_EXERCISE REQUIREMENTS:_
Output exactly the lines from the one holding "carcinogen by IARC. |" through the final line of the entries.

-------------------------

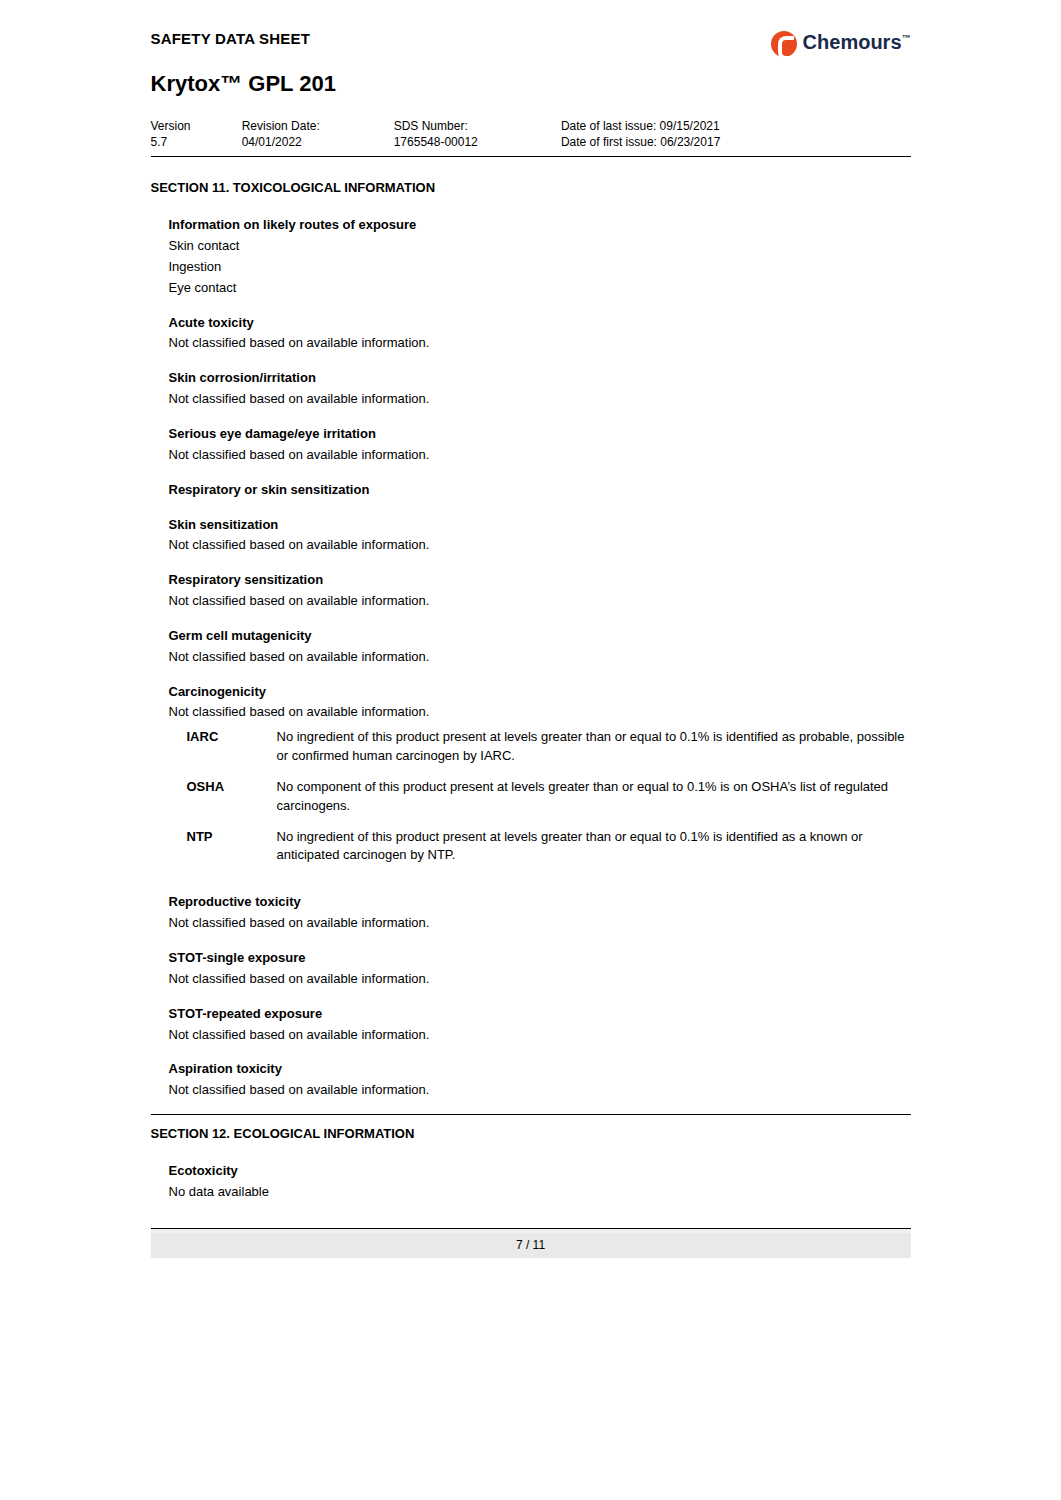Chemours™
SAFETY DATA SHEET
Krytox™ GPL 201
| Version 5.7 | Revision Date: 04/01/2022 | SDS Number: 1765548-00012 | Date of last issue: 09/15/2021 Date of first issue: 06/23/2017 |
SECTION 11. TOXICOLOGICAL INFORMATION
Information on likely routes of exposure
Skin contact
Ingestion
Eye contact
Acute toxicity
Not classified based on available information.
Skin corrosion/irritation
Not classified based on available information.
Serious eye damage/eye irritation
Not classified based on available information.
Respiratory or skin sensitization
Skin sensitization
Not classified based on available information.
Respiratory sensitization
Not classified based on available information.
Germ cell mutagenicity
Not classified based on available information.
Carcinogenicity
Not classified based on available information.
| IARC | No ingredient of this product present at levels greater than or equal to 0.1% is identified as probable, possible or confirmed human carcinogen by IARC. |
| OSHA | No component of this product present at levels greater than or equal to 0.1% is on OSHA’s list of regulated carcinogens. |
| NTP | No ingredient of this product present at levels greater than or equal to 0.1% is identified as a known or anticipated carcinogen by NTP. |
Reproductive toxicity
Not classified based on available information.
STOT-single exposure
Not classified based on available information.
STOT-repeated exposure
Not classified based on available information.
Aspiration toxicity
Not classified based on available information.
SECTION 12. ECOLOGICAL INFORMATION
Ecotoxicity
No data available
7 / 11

-------------------------

_REPLY:_
| IARC | No ingredient of this product present at levels greater than or equal to 0.1% is identified as probable, possible or confirmed human carcinogen by IARC. |
| OSHA | No component of this product present at levels greater than or equal to 0.1% is on OSHA’s list of regulated carcinogens. |
| NTP | No ingredient of this product present at levels greater than or equal to 0.1% is identified as a known or anticipated carcinogen by NTP. |
Reproductive toxicity
Not classified based on available information.
STOT-single exposure
Not classified based on available information.
STOT-repeated exposure
Not classified based on available information.
Aspiration toxicity
Not classified based on available information.
SECTION 12. ECOLOGICAL INFORMATION
Ecotoxicity
No data available
7 / 11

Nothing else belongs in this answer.